Daily Meditations

To Walk on Water

Sermon preached by Fr. Antony Hughes on Sunday, August 21, 2016 at St. Mary Orthodox Church. 

The Reading from the Holy Gospel according to St. Matthew. (14:22-34)

The storm through which the Lord calmly and peacefully walked is a metaphor for the storms that rage inside of us. All scripture is metaphorical. The deepest meanings lie below the surface.

There is a work usually ascribed to St. Symeon the New Theologian called “Three Forms of Prayer.” Although some no longer believe he wrote it, it was written most certainly by an Orthodox theologian with a deep experience of prayer.

In one of those three forms, the writer instructs that the monk should go into his cell, sit on his stool, place his beard on his chest and look within. What will the novice see at first? Chaos.  A cacophony of thoughts and emotions. St. Theophan uses the image of buzzing flies to describe it and Buddha spoke of monkeys jumping from tree to tree.

The writer continues saying that at this point the monk must not be discouraged by what he sees. As no feeling is final, no storm is forever.  Rather the monk should continue to sit patiently and practice faithfully no matter what. After an indeterminate time, a great space will open within – a place of peace and calm.  Remember that Peter failed at first to complete his stroll to Jesus on the water.  And yet he rose up again by focusing on Jesus instead of his fear. That is how contemplative prayer happens; with persistence in practice, faith in God and in the knowledge that all matter of things will be well.

The storm is no match for the Spirit and persistent prayer.

The place of peace and calm, as this Gospel demonstrates, is exemplified in the Person of Christ. Where he is, there is perfect peace, where he is there is the kingdom, there is eternity, where he is storms no longer matter, waves appear as a smooth path, the wind is revealed to be the stirring of the Holy Spirit, the torrential rains a new baptism.

So we must dive into God. We must turn our attention to Christ. And where is he?  Within. Where is his calm and peaceful kingdom?  Inside.

To walk on water, we must dive deep into ourselves and into the kingdom within. St. Augustine knew about this. He wrote,

“I entered into the innermost part of myself…I entered and saw with my soul’s eye…an unchangeable light shining above the eye of my soul and above my mind…He who knows truth knows that light, and he who knows that light knows eternity. Love knows it…I often do this. I find delight in it…”

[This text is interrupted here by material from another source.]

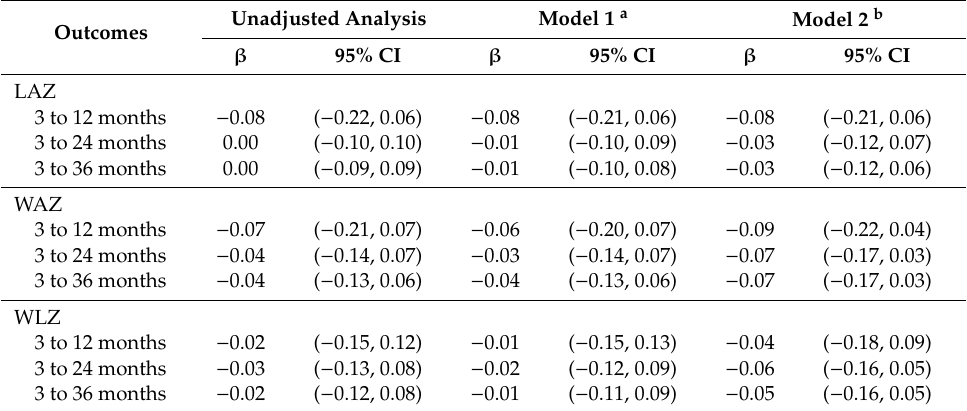
Table 3. E ff ects of maternal prenatal multi-micronutrient supplementation compared with iron–folic acid supplementation on infant linear growth within di ff erent age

And from St. Gregory the Great writes of the mind being “carried away into the sweetness of heavenly contemplation,” where it sees “the inmost realities as it were through a mist…”

And Thomas Merton speaks of it like this: “A door opens in the center of our being and we seem to fall through it into the immense depths which, although they are infinite, are all accessible to us; all eternity seems to have become ours…”

This experience of God in contemplative prayer is accessible to everyone and Jesus told us how.

“But you, when you pray, enter into your closet, and when you have shut your door, pray to your Father who is in secret; and your Father who sees in secret will reward you openly.”

The closet is a metaphor for the heart, closing the door is a metaphor for vigilance in guarding the senses. The Lord’s reference to doing this in secret refers to the need for solitude, stillness and silence for the Father, he says, “is in secret.” This is how we must pray.  This is how Jesus prayed. This is how we learn how to walk on water.